- _The task_
Please set down, unchanged, each line from the one with "left knee: (125, 293)" to the final line of the data below, both included. Drop the pictures.

- _Dataset records_

^^^^

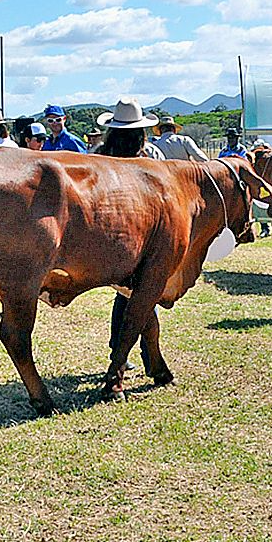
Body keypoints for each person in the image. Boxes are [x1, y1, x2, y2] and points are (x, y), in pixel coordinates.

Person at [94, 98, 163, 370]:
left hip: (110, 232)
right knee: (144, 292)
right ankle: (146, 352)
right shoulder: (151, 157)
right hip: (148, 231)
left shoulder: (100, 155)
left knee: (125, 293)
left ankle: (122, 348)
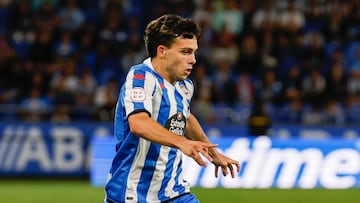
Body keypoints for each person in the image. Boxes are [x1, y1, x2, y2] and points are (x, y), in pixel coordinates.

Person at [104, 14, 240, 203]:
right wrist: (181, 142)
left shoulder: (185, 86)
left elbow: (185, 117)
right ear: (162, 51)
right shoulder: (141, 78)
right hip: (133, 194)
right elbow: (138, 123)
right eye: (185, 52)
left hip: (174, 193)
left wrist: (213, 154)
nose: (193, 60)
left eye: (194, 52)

^^^^

- _Task response_
left knee: (125, 293)
left ankle: (122, 348)
Body keypoints for each person in the image. Boxes are [x1, y1, x2, y2] and points are (x, y), in pixel coordinates.

Person at [104, 14, 240, 203]:
right wrist: (181, 142)
left shoulder: (185, 86)
left elbow: (185, 117)
right ear: (162, 51)
right shoulder: (141, 78)
right hip: (133, 194)
right elbow: (138, 123)
right eye: (185, 52)
left hip: (174, 193)
left wrist: (213, 154)
nose: (193, 60)
left eye: (194, 52)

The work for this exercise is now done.